**CHALLENGE 1**
Quote the glossary word for word, everything from "2) we can imagine" down to "of cat faces.".
--- start of TEXT EXTRACT ---
In mathematics, a manifold is a topological space that locally resembles Euclidean space near each point.
in machine learning it tends to be used more loosely to designate a connected set of points that can be approximated well by considering only a small number of dimensions, embedded in a higher-dimensional space. Each dimension corresponds to a local direction of variation.
manifold learning algorithm
Manifold learning algorithms assume that most of R^n consists of invalid inputs and that interesting inputs occur only along a collection of manifolds containing a small subset of points, with interesting variations in the output of the learned function occurring only along directions that lie on the manifold, or with interesting variations happening only when we move from one manifold to another.
Manifold learning was introduced in the case of continuous-valued data and the unsupervised learning setting
probability concentration idea
see manifold learning.
the key assumption is that probability mass is highly concentrated along a (low-dimensional) manifold where the data lies
manifold hypothesis
In ML, the assumption is that the data lies along a low-dimensional manifold (the manifold hypothesis), which is at least approximately correct by argument of two observations:
1) that the probability distribution over images, text strings, and sounds that occur in real life is highly concentrated. This suggests that the images encountered in AI applications occupy a negligible proportion of the volume of the image space.
2) we can imagine a manifold i.e. neighboorhoods of interconnected examples (traversable by applying transformations) at least informally. In the case of images, we can certainly think of many possible transformations that allow us to trace out a manifold in image space: we can gradually dim or brighten the lights, gradually move or rotate objects in the image, gradually alter the colors on the surfaces of objects, etc. It remains likely that there are multiple manifolds involved in most applications. For example, the manifold of images of human faces may not be connected to the manifold of images of cat faces.
feature learning
an attempt to recover a parsimonious set of latent random variables that describe a distribution over the observed data
ill-conditioning
ill-conditioning of the Hessian matrix H
a very general problem in most numerical optimization, convex or otherwise.
Ill-conditioning can manifest by causing SGD to get
“stuck” in the sense that even very small steps increase the cost function.
receptive field (CNN)
(equivalently this is the filter size)
The receptive field is defined as the region in the input space that a particular CNN’s feature is looking at (i.e. be affected by)
--- end of TEXT EXTRACT ---
--- start of ENTRIES PROVIDED ---
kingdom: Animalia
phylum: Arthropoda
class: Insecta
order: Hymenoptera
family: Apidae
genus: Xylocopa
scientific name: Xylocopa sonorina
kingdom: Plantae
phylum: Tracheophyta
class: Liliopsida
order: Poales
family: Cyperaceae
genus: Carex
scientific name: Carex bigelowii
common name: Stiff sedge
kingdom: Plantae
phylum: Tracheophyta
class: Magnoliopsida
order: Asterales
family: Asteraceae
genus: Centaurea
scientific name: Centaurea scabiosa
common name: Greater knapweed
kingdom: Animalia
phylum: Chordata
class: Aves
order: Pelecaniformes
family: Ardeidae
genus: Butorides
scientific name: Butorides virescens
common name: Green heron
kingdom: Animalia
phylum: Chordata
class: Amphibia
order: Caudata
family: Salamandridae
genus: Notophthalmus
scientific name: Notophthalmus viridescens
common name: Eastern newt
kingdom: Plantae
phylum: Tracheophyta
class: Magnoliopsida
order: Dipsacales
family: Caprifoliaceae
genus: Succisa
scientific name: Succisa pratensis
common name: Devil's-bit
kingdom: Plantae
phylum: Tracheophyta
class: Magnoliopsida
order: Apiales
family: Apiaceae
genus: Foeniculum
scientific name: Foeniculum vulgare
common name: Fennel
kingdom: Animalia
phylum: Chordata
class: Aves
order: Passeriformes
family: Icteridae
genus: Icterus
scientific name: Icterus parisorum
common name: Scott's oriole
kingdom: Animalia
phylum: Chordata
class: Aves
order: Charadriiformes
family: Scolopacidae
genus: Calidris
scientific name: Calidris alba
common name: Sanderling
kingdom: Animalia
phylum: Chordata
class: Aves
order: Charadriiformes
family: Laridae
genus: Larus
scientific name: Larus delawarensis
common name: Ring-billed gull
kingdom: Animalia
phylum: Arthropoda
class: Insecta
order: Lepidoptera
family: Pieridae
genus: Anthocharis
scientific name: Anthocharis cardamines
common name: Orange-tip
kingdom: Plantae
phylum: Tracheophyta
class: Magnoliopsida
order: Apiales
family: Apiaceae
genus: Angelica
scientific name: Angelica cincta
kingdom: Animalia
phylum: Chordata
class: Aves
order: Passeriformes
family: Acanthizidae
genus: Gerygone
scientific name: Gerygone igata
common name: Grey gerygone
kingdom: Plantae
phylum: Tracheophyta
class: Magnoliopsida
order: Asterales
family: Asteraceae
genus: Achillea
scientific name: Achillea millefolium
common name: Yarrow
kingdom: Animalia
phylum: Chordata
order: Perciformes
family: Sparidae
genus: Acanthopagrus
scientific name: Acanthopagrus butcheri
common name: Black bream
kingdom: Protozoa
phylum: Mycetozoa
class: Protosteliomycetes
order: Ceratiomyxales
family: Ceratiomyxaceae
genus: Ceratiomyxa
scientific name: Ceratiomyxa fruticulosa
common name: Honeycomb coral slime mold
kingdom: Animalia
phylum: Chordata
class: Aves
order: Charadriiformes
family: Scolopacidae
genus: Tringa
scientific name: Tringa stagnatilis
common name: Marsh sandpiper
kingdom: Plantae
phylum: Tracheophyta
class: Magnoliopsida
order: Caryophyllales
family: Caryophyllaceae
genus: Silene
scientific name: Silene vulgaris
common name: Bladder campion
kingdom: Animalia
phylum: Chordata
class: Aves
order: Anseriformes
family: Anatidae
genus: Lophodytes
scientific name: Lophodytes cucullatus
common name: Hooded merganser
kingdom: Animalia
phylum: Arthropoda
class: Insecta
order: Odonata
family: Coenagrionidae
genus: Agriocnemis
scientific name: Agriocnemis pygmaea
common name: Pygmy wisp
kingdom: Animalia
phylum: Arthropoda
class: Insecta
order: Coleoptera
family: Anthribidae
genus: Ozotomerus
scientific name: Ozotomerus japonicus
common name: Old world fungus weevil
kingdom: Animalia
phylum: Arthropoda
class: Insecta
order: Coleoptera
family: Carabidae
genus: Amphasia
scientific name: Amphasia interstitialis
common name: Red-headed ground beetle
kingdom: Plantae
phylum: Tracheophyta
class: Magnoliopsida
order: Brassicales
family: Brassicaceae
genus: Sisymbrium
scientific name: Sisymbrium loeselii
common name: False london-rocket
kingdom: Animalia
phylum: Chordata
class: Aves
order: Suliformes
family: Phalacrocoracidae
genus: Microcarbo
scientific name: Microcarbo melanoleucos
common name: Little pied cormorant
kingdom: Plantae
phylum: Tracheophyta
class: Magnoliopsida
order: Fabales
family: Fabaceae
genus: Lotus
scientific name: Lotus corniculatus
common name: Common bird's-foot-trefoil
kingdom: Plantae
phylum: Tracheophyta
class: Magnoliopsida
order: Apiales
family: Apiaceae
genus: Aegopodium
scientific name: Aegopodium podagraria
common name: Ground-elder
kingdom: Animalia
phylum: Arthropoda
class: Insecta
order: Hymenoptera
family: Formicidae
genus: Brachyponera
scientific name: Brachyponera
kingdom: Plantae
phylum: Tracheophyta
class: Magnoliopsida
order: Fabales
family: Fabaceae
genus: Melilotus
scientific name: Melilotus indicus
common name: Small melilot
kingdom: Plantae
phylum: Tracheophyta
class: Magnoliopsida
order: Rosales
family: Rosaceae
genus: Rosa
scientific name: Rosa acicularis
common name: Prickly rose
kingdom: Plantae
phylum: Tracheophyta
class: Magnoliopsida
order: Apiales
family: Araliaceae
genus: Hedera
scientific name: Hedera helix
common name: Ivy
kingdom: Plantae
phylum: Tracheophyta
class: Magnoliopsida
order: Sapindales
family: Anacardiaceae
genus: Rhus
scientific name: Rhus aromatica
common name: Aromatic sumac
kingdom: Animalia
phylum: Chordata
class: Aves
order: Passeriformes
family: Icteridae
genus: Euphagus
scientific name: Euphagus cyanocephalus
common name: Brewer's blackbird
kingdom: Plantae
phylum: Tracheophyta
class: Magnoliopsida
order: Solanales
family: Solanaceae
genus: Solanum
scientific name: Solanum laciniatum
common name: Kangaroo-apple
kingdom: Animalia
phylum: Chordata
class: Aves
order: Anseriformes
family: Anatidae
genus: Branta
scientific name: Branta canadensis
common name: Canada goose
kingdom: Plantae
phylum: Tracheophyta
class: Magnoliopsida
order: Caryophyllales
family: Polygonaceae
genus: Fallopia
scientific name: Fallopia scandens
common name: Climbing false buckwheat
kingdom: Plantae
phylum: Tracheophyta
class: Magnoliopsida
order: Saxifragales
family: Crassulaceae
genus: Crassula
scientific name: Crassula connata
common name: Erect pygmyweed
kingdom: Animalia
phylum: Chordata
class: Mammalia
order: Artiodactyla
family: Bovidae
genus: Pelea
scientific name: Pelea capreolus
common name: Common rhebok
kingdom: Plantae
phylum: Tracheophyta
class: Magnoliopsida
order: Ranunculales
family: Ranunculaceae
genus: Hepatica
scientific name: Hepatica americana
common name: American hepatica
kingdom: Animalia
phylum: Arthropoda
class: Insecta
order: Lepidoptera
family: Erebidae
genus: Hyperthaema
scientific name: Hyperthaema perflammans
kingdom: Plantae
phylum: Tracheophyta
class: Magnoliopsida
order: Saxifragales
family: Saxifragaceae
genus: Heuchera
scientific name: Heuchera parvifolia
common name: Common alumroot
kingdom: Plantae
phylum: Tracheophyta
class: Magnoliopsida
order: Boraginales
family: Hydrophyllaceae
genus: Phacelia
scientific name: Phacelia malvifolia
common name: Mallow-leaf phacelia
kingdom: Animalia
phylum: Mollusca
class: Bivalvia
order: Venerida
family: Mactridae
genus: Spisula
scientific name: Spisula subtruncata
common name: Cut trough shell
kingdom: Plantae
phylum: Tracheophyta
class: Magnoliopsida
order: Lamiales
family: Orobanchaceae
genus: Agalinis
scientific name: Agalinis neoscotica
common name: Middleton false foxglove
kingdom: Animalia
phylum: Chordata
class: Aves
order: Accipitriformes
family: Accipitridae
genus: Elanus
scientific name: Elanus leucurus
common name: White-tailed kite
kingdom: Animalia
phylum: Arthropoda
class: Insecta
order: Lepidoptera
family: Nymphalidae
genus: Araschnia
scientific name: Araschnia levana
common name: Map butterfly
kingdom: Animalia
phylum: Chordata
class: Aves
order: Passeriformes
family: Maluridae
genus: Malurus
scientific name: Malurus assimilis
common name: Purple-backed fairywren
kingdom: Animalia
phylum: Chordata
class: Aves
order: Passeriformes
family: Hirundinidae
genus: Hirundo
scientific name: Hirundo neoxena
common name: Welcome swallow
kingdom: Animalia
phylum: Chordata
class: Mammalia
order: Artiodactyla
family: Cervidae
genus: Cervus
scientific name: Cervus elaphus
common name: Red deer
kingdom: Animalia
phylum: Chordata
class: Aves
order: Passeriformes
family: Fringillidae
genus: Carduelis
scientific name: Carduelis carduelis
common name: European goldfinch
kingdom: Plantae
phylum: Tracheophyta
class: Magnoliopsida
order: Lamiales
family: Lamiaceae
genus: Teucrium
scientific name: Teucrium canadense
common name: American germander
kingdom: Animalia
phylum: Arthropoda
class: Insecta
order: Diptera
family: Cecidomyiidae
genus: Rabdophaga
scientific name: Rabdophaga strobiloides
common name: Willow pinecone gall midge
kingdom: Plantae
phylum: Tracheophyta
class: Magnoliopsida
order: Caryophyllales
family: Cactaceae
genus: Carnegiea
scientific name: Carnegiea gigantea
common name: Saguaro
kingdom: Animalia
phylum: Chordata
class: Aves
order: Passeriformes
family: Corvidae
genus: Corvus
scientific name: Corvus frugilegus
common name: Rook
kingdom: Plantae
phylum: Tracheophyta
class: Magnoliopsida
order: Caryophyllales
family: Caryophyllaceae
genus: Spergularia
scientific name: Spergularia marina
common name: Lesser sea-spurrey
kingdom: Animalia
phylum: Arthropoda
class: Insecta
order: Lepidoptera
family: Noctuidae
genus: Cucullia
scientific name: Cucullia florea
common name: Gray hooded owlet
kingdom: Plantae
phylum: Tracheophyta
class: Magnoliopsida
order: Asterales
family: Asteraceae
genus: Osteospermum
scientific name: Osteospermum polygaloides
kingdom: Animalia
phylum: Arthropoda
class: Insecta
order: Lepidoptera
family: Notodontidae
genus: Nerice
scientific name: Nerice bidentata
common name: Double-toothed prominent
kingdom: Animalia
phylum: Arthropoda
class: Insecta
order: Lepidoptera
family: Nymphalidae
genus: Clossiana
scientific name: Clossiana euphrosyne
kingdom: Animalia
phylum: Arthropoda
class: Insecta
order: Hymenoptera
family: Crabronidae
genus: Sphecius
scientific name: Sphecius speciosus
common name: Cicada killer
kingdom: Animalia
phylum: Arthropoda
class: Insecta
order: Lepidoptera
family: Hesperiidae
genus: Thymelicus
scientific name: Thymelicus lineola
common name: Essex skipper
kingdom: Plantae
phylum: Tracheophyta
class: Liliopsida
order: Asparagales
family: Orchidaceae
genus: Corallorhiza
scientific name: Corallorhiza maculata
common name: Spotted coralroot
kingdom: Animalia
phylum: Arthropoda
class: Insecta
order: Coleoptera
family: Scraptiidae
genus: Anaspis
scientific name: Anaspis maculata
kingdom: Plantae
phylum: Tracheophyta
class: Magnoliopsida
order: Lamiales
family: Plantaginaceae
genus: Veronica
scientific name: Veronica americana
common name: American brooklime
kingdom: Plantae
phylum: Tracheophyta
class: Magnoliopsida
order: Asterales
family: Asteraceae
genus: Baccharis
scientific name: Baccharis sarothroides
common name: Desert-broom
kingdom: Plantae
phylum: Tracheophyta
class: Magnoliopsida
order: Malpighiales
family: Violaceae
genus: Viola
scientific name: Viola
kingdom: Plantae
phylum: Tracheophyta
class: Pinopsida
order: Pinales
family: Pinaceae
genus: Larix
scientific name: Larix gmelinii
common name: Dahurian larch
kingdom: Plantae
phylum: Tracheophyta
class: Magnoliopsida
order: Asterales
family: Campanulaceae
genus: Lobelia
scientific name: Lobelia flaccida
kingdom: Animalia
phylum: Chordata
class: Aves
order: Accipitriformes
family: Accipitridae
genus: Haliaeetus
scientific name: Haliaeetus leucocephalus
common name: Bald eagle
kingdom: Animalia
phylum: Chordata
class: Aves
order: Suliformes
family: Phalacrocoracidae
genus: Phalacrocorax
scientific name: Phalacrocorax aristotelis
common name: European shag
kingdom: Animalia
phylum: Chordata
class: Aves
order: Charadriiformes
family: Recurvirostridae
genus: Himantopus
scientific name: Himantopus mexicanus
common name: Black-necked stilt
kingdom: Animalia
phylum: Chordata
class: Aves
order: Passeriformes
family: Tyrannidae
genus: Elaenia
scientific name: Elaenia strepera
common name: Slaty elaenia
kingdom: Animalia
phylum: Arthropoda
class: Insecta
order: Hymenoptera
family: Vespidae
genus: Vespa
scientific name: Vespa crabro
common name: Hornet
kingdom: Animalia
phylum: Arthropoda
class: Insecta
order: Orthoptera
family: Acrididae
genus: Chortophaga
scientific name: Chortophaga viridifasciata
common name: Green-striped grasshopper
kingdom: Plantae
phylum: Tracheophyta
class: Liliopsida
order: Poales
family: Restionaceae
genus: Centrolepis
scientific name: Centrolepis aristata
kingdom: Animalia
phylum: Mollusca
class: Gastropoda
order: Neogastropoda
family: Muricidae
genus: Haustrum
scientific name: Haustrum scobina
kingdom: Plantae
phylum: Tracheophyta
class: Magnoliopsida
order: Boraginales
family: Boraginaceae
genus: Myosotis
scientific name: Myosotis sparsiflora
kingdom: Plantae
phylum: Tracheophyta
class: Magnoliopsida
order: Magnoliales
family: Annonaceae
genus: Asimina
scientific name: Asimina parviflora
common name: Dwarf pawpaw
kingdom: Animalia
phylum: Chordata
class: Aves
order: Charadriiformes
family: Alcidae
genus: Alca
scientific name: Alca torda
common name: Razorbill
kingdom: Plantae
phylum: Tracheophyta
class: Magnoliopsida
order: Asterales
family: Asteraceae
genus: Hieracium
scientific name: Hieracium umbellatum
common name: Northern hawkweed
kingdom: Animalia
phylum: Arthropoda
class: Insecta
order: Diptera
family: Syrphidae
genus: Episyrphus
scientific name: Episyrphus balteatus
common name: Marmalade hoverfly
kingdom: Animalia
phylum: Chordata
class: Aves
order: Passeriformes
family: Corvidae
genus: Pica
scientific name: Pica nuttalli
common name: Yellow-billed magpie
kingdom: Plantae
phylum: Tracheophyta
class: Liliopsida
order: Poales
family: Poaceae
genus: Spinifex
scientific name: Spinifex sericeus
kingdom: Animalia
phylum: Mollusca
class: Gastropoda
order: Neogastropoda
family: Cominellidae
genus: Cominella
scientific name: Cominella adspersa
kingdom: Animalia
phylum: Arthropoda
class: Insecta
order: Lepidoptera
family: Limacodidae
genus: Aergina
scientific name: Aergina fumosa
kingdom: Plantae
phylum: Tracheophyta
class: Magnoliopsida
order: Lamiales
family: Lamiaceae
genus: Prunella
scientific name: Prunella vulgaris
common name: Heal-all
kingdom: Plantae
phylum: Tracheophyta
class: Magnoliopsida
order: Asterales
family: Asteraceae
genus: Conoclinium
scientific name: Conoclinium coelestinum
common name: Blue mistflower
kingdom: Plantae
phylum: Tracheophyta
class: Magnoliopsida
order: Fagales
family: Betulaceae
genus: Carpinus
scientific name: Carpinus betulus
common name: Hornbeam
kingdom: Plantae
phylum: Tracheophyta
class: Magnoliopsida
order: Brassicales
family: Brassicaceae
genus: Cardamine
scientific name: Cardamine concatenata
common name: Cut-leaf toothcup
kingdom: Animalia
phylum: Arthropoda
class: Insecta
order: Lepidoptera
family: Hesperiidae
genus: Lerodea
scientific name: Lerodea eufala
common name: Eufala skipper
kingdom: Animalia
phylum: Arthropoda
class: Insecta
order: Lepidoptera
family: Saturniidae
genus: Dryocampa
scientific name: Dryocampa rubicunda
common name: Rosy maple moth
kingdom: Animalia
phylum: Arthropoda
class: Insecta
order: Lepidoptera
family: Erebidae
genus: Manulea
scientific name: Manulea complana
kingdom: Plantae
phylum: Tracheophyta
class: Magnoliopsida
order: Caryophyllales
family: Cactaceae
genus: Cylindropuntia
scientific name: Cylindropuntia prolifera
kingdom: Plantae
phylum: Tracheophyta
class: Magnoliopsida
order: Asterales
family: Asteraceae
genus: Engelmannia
--- end of ENTRIES PROVIDED ---
**CHALLENGE 2**
Lay out the lines of the records as a Markdown table with the columns No. and Line, covering everything from the line containing "genus: Rosa" down to the line containing "genus: Pelea" and leaving out blank lines.

**REPLY 1**
2) we can imagine a manifold i.e. neighboorhoods of interconnected examples (traversable by applying transformations) at least informally. In the case of images, we can certainly think of many possible transformations that allow us to trace out a manifold in image space: we can gradually dim or brighten the lights, gradually move or rotate objects in the image, gradually alter the colors on the surfaces of objects, etc. It remains likely that there are multiple manifolds involved in most applications. For example, the manifold of images of human faces may not be connected to the manifold of images of cat faces.

**REPLY 2**
| No. | Line |
|---|---|
| 1 | genus: Rosa |
| 2 | scientific name: Rosa acicularis |
| 3 | common name: Prickly rose |
| 4 | kingdom: Plantae |
| 5 | phylum: Tracheophyta |
| 6 | class: Magnoliopsida |
| 7 | order: Apiales |
| 8 | family: Araliaceae |
| 9 | genus: Hedera |
| 10 | scientific name: Hedera helix |
| 11 | common name: Ivy |
| 12 | kingdom: Plantae |
| 13 | phylum: Tracheophyta |
| 14 | class: Magnoliopsida |
| 15 | order: Sapindales |
| 16 | family: Anacardiaceae |
| 17 | genus: Rhus |
| 18 | scientific name: Rhus aromatica |
| 19 | common name: Aromatic sumac |
| 20 | kingdom: Animalia |
| 21 | phylum: Chordata |
| 22 | class: Aves |
| 23 | order: Passeriformes |
| 24 | family: Icteridae |
| 25 | genus: Euphagus |
| 26 | scientific name: Euphagus cyanocephalus |
| 27 | common name: Brewer's blackbird |
| 28 | kingdom: Plantae |
| 29 | phylum: Tracheophyta |
| 30 | class: Magnoliopsida |
| 31 | order: Solanales |
| 32 | family: Solanaceae |
| 33 | genus: Solanum |
| 34 | scientific name: Solanum laciniatum |
| 35 | common name: Kangaroo-apple |
| 36 | kingdom: Animalia |
| 37 | phylum: Chordata |
| 38 | class: Aves |
| 39 | order: Anseriformes |
| 40 | family: Anatidae |
| 41 | genus: Branta |
| 42 | scientific name: Branta canadensis |
| 43 | common name: Canada goose |
| 44 | kingdom: Plantae |
| 45 | phylum: Tracheophyta |
| 46 | class: Magnoliopsida |
| 47 | order: Caryophyllales |
| 48 | family: Polygonaceae |
| 49 | genus: Fallopia |
| 50 | scientific name: Fallopia scandens |
| 51 | common name: Climbing false buckwheat |
| 52 | kingdom: Plantae |
| 53 | phylum: Tracheophyta |
| 54 | class: Magnoliopsida |
| 55 | order: Saxifragales |
| 56 | family: Crassulaceae |
| 57 | genus: Crassula |
| 58 | scientific name: Crassula connata |
| 59 | common name: Erect pygmyweed |
| 60 | kingdom: Animalia |
| 61 | phylum: Chordata |
| 62 | class: Mammalia |
| 63 | order: Artiodactyla |
| 64 | family: Bovidae |
| 65 | genus: Pelea |